Activity >> In the Zoom outage notice below, retype the part that begins with the words containing "Affected users would" and ends with "administrator for permissions.", character for character.

Zoom Outage

Outage category: 
Applications
Location: 
All Zoom Users
Status: 
Closed
Resolved alert: 
04/18/2022 9:37 am

Affected users would see a Mason branded ADFS page that stated:
An error occurred
You are not authorized to access this site. Click here to sign out and sign in again or contact your administrator for permissions.

Initial symptoms: 

Two separate users emailed ecinfo@gmu.edu with similar login issues. EC verified an incident, and EC notified the ITS Active Directory Engineer. The ITS Support Center notified EC of reports of Mason Zoom login issues when using SSO.

Duration: 
04/18/2022 9:00 am - 04/18/2022 9:37 am
Impact to Mason: 

Any new logins to Mason Zoom using SSO would receive an error stating they were not authorized to access the site. These users could not continue logging into Zoom. This would not prevent a guest from joining a Zoom meeting, unless if the meeting required Mason authentication for entry. Any currently logged in applications and web browsers were not affected as they had cached logins.

Dataset excerpts >>
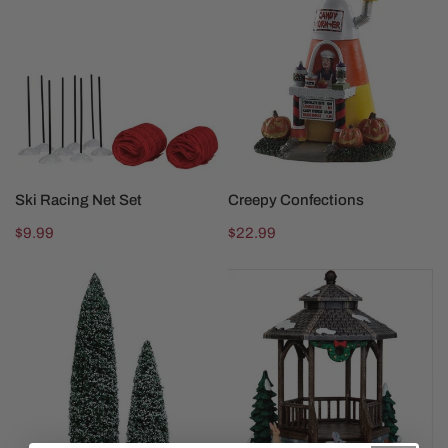
Racing
Confections
Net
Set
SOLD OUT
SOLD OUT
Ski Racing Net Set
Creepy Confections
Regular
$9.99
Regular
$22.99
price
price
Snowy
Winter
Juniper
Gazebo
Tree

Response area >>
Affected users would see a Mason branded ADFS page that stated:
An error occurred
You are not authorized to access this site. Click here to sign out and sign in again or contact your administrator for permissions.